Ey, du Opfer!“, würde man ihm heute wohl nachbrüllen. Ein Grübler, Zauderer, Außenseiter. Mutlos, langweilig, schwächlich. So einer ist Franz Woyzeck. Vom Hauptmann niedergemacht. Vom Arzt für perverse Experimente missbraucht. Und dann wird dem einfachen Soldaten auch noch das Gift der Eifersucht eingeträufelt, bis er endlich Schneid zeigt - mit dem Messer, am Hals seiner geliebten Marie ...
„Der Mensch ist ein Abgrund, es schwindelt Einem, wann man hinunterschaut“, heißt es im Dramenfragment „Woyzeck“ aus dem Jahr 1837. Georg Büchner sah ganz tief hinunter, ins schwärzeste Schwarz der Verlorenen. Alban Berg faszinierte die Seelenschau des deutschen Dichters so sehr, dass er daraus zwischen 1915 und 1921 eine Oper in 15 Szenen schuf. Selbst wegen Asthmas nur als Ministeriumsschreiber im Kriegsdienst, nutzte der Wiener Komponist „Heimaturlaube“ auch in der Villa seiner Schwiegereltern im steirischen Trahütten, um an seinem Dreiakter „Wozzeck“ zu schreiben, dessen aufgewühltes Tonvokabular natürlich stark vom Moloch Krieg geprägt war.
Naheliegend also, dass William Kentridge Büchners Anklage des Unmenschlichen in den Ersten Weltkrieg transponiert. Was der südafrikanische Künstler schon mit Matthias Goerne und dem Pianisten (und jetzigen Intendanten) Markus Hinterhäuser) in Schuberts „Winterreise“ erfolgreich erprobte, wird im „Wozzeck“ bei den Salzburger Festspielen zum fantastischen Sinnesrausch.

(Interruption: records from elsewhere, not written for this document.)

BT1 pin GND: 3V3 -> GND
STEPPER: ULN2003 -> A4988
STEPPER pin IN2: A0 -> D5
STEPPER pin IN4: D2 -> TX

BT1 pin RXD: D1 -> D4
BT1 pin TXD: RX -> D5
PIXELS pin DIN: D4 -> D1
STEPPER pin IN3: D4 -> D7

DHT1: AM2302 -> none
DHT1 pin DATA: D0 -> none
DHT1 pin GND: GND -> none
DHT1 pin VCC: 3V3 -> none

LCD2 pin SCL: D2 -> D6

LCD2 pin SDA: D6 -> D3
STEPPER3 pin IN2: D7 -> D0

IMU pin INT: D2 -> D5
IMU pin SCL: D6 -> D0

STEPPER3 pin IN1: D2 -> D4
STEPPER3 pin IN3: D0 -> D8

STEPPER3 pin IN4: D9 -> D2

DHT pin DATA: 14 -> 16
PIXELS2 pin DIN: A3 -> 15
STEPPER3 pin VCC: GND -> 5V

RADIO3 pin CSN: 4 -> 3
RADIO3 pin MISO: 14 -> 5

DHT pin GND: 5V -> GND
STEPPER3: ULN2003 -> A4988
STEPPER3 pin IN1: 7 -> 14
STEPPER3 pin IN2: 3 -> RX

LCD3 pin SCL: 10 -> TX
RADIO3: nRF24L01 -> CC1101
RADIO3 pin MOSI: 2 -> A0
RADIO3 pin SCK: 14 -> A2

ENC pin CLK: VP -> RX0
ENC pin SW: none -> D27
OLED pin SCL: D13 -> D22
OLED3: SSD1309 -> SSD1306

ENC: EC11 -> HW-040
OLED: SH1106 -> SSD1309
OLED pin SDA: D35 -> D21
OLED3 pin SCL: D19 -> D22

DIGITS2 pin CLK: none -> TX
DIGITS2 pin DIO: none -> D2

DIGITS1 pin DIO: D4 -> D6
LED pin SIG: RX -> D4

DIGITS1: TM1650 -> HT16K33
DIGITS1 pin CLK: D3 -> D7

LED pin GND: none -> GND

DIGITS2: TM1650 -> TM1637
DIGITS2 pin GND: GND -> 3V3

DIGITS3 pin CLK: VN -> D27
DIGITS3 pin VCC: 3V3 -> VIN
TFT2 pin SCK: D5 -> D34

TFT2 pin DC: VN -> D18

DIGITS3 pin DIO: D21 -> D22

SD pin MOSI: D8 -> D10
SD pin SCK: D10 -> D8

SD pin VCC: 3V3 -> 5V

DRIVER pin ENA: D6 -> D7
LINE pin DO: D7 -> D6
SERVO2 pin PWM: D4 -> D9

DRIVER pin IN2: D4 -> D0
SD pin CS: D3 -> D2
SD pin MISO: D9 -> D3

Im Haus für Mozart projiziert der Großmeister des Kohlestifts seine Zeichnungen einzeln und als Videos auf eine kleine Leinwand und/oder auf das gesamte Bühnenbild, das Sabine Theunissen mit Stegen, Treppen, Sesseln, Kästen zu einem Barackenpferch, zum kalten Medizinlabor, zum überfüllten Wirtshaus, zum schaurigen Mordplatz am See macht.
Ein Zeppelin, eine abgestürzte Fokker, Hausruinen, Gefallene. Militärkapellen, Leuchtfeuer, Aufmarschpläne zum allerersten Giftgasangriff, im flandrischen Ypern ... Kentridges Zeichengewitter entladen sich zuckend und werfen das Geschehen wieder zurück in Düsternis und Gräuel, als hätten ihm Hieronymus Bosch, George Grosz und Alfred Kubin assistiert.
Durch dieses Albtraumland taumelt Matthias Goerne als seelenwunder Wozzeck mit seinem lyrischen Bariton, der noch etwas mehr Schärfe vertragen hätte. Ebendiese zeigt Gerhard Siegel als schriller Hauptmann, Jens Larsen gibt dem Doktor wie ein „Spiegelgrund“-Arzt harte Kontur. Mauro Peter als Kamerad Andres überzeugt ebenso wie John Daszak als geiler Tambourmajor, der Marie herumkriegt - die litauische Sopranistin Asmik Grigorian findet starken Ausdruck für das Arme-Leut'-Mädchen in ständiger Sorge um sein Kind - eine Puppe mit Gasmaskenaugen.
Ein hervorragender Einstand bei den Festspielen gelingt Vladimir Jurowski. Mit den wendigen Wiener Philharmonikern fächert der 45-jährige Moskauer die Klangsprache Bergs zwischen Dissonanzen und Lyrismen, zwischen bedrohlichem Schrei und sehnsüchtigem Klagen auf und sorgt so auch aus dem Graben für Gänsehaut.
„Hopp, hopp, hopp“, reitet das Kind/die Puppe am Ende einsam das Steckenpferd. Wohl dem Abgrund entgegen. Ein berückendes, bedrückendes Gesamtkunstwerk, dem ein paar Sekunden Stille noch besser getan hätten als die aufbrausenden Jubelrufe bei der Premiere.